Крупно шагая через осинник, воспитатель уловил обидно недоумевающий голос Охнаря, бормотавший:
— Я до него как до человека, а он… Подумаешь — бог!
И, стоя у открытого окна своей комнаты на первом этаже, Тарас Михайлович еще слышал, как невидимый в темноте оголец орал похабную песню, а негромкие, то строгие, то глуховато-ласковые, голоса хлопцев уговаривали его угомониться.
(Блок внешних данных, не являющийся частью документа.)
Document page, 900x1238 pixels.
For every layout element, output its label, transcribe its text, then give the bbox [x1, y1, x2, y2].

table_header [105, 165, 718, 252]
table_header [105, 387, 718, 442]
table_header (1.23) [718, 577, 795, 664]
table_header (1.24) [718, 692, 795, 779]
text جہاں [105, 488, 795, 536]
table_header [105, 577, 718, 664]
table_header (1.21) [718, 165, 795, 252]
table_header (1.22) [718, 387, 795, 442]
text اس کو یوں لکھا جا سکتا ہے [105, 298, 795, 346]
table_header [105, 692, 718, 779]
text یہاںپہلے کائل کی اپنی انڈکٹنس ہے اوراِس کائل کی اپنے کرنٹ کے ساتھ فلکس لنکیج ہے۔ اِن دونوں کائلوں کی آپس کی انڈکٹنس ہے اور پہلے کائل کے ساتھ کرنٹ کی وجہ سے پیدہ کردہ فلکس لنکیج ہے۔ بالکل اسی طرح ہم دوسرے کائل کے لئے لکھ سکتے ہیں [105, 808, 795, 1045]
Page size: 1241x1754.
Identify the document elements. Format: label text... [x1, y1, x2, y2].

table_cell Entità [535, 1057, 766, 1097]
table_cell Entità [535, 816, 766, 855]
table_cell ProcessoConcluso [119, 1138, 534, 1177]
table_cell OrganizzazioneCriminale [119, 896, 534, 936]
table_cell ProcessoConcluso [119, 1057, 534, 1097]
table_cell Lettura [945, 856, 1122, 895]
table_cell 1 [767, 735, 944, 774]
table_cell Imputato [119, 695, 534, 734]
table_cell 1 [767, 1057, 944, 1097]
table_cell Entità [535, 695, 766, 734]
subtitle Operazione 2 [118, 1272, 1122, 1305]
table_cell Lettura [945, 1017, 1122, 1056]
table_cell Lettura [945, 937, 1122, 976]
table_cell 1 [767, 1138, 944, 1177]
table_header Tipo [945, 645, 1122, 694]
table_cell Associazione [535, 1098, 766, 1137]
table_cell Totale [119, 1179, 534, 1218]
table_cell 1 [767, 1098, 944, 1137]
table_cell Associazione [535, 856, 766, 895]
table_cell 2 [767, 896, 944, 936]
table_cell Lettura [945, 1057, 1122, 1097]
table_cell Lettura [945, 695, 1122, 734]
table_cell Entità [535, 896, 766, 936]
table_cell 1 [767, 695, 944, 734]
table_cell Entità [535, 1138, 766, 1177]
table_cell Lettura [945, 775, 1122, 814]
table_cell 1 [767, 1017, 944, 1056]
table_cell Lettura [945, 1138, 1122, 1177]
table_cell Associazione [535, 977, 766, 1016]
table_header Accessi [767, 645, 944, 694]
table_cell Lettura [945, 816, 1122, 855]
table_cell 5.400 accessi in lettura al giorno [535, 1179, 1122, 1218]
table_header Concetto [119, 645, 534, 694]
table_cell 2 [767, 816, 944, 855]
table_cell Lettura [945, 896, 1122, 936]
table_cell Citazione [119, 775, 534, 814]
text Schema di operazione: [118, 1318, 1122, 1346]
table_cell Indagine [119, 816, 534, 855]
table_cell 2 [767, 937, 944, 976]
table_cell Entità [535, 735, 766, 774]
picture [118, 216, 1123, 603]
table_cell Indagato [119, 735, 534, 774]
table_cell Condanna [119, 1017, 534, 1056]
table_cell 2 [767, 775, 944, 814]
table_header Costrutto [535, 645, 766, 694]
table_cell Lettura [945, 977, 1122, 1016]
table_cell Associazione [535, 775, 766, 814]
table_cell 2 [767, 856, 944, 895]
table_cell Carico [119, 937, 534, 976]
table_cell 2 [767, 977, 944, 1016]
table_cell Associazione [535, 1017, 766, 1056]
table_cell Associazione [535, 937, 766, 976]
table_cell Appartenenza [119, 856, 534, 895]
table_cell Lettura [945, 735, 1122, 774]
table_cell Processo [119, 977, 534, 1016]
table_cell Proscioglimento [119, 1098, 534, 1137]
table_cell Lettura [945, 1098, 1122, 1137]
Взошел поздний месяц, и долго еще со стороны тока слышались пьяные выкрики и шум.
Утром звонок собрал всех колонистов наверх, в зал. Не оказалось только Охнаря. За ним на ток отправился Юсуф Кулахметов. Ленька лежал на том же месте, где его оставили вчера, — в соломе, под скирдой необмолоченной ржи. На рассвете его рвало, под глазами залегли зеленые круги, щеки поблекли.
— Хватит, однако, лежат, — сказал Юсуф. — Ходи мало-мало. Айда.
В ответ ему Охнарь что-то слабо промычал. С похмелья он весь ослабел, раскис, в голову, казалось, то и дело вгоняли долото, к горлу от живота подкатывала мутная, тягучая тошнота.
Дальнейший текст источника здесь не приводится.